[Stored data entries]
<<<<

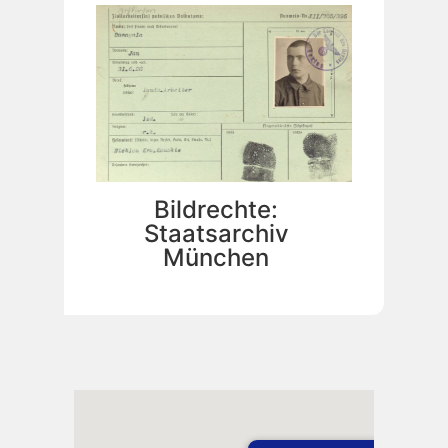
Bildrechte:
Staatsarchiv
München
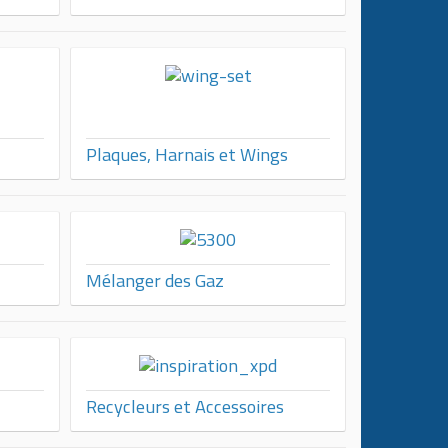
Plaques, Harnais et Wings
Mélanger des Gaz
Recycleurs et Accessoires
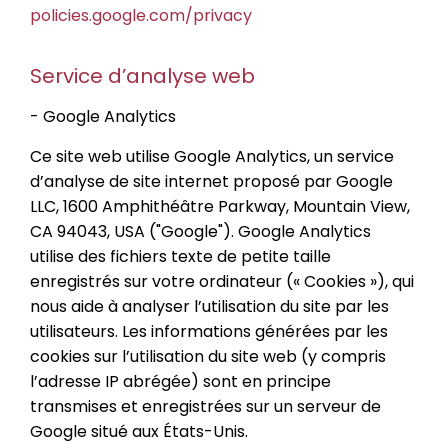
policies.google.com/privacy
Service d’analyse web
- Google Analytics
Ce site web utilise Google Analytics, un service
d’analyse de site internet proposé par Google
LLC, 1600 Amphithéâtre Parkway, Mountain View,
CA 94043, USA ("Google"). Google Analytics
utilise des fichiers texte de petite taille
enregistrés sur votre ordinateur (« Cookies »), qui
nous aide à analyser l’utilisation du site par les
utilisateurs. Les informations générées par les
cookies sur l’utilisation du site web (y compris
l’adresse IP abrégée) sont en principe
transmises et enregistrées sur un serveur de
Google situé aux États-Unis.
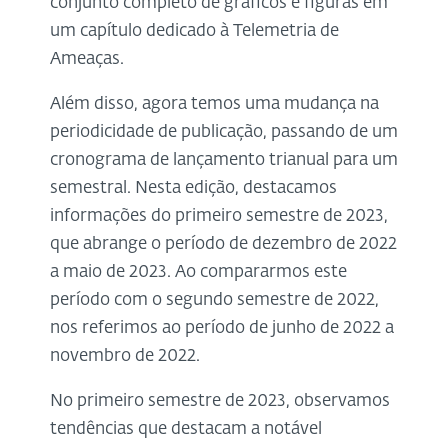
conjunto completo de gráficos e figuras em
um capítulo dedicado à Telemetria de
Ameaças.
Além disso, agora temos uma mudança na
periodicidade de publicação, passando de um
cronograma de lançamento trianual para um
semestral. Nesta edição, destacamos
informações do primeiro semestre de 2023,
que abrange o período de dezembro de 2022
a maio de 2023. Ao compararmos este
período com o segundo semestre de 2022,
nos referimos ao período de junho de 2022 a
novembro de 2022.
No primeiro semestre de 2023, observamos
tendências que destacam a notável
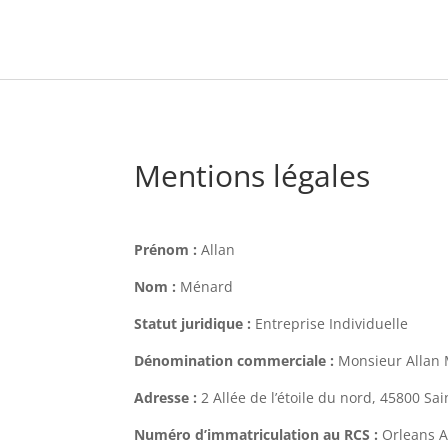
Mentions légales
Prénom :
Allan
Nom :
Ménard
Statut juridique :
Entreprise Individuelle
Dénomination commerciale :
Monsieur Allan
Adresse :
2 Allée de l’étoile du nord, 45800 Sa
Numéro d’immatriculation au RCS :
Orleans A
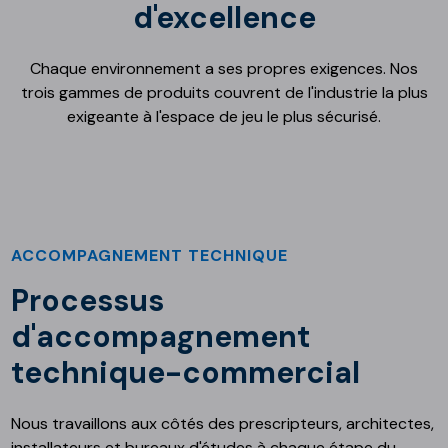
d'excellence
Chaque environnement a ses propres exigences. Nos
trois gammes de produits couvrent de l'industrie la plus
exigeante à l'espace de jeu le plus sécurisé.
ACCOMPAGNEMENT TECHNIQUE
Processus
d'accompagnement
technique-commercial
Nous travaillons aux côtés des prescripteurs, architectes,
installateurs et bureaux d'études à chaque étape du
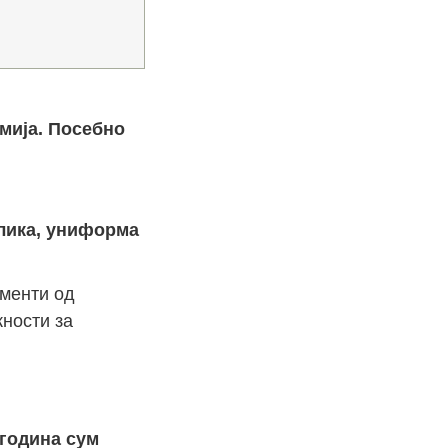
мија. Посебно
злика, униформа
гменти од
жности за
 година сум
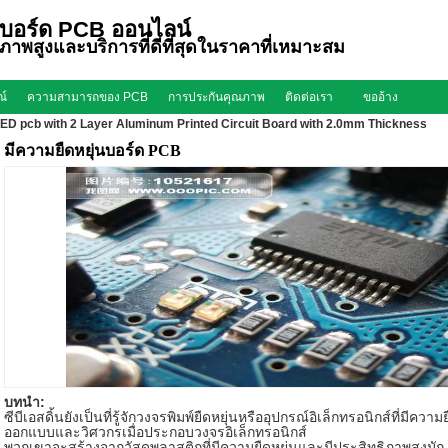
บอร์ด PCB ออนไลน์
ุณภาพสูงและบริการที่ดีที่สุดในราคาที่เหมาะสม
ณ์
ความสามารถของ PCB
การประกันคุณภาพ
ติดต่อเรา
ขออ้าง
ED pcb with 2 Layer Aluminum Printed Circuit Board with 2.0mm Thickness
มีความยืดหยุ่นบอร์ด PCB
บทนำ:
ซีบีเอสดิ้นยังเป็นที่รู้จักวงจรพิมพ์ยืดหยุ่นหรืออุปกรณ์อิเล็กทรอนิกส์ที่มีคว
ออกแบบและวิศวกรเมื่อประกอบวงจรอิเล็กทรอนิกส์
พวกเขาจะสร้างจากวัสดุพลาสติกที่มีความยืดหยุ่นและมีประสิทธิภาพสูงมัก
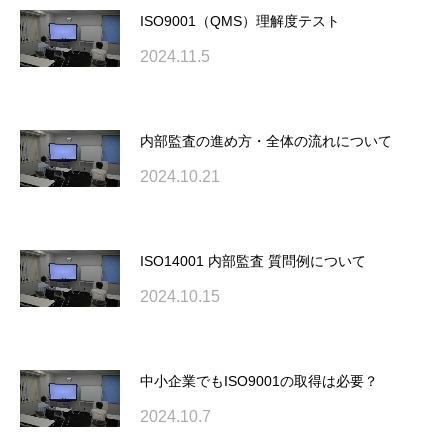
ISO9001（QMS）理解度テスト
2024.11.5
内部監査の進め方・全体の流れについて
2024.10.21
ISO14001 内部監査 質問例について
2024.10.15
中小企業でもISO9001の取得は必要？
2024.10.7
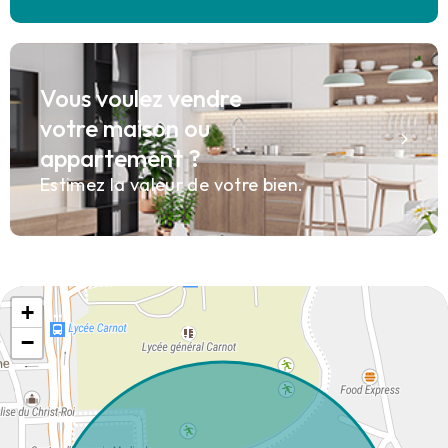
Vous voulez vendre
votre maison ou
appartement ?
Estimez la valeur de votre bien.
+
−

>>>>

Aim of the exercise: Whenever a line of the entries contains the string "กทรอน", copy that line.

Task output:
ซีบีเอสดิ้นยังเป็นที่รู้จักวงจรพิมพ์ยืดหยุ่นหรืออุปกรณ์อิเล็กทรอนิกส์ที่มีคว
ออกแบบและวิศวกรเมื่อประกอบวงจรอิเล็กทรอนิกส์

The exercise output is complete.